When the string "elbow" occurs in a line of the records, show that line.
[[ SOURCE RECORDS open ]]
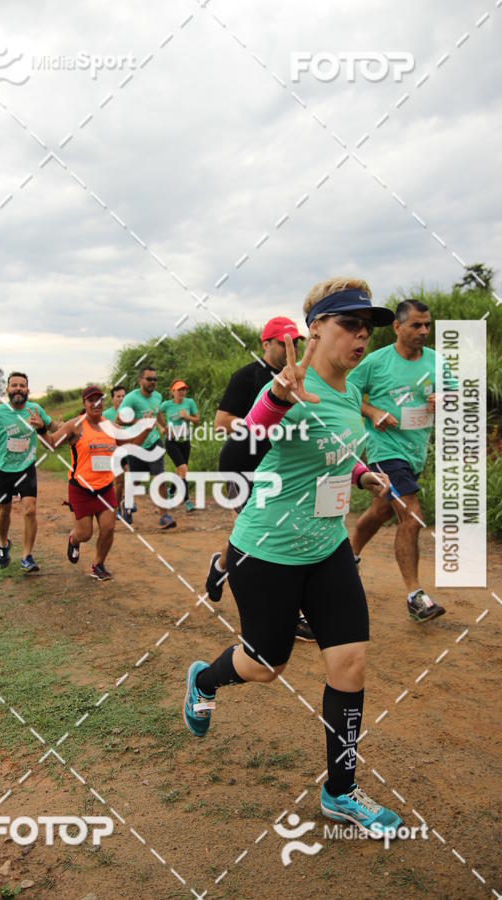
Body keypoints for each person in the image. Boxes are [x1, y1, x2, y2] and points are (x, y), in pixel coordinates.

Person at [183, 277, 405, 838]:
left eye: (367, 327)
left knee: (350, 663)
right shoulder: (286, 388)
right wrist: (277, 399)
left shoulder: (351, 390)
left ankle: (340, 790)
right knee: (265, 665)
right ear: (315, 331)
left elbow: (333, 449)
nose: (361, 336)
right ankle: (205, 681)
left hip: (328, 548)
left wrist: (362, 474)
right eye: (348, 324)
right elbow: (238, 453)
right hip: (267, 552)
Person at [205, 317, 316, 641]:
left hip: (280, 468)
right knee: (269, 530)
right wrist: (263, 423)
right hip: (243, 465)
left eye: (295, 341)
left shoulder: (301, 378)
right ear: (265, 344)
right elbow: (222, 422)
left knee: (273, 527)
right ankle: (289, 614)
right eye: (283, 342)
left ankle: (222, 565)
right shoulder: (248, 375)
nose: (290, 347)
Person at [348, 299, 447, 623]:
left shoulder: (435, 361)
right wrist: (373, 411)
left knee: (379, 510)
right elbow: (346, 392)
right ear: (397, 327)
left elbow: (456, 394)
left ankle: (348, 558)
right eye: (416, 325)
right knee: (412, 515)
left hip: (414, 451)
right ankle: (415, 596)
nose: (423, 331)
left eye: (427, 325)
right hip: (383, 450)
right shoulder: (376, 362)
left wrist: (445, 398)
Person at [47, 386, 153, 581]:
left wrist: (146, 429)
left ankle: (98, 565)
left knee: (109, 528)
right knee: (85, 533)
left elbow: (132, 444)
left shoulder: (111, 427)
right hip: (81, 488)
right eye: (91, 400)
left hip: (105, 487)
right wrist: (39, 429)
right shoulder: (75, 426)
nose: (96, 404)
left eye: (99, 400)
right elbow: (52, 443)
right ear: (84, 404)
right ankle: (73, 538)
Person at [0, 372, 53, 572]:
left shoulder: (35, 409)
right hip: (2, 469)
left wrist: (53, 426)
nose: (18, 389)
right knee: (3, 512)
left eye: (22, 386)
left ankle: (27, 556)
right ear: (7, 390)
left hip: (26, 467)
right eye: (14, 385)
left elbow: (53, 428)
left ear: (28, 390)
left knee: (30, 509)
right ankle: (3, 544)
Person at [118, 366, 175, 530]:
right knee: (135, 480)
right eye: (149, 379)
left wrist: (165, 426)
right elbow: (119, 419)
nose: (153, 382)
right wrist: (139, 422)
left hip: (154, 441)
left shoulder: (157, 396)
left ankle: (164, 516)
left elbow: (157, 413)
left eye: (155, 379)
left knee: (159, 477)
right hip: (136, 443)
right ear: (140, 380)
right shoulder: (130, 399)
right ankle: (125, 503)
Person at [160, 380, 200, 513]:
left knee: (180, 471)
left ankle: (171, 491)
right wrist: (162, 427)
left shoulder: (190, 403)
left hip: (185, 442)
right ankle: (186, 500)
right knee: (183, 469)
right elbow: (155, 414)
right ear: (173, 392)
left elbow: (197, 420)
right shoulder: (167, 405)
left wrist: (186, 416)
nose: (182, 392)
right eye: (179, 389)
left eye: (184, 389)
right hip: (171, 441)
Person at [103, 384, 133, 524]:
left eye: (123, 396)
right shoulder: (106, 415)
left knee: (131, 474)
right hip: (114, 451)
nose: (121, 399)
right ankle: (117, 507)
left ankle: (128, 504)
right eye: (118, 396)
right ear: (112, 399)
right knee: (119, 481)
[[ SOURCE RECORDS closed ]]
WRITTEN RESPONSE —
left elbow: (333, 449)
right elbow: (238, 453)
right elbow: (222, 422)
right elbow: (346, 392)
left elbow: (456, 394)
left elbow: (132, 444)
right elbow: (52, 443)
left elbow: (53, 428)
right elbow: (119, 419)
left elbow: (157, 413)
right elbow: (155, 414)
left elbow: (197, 420)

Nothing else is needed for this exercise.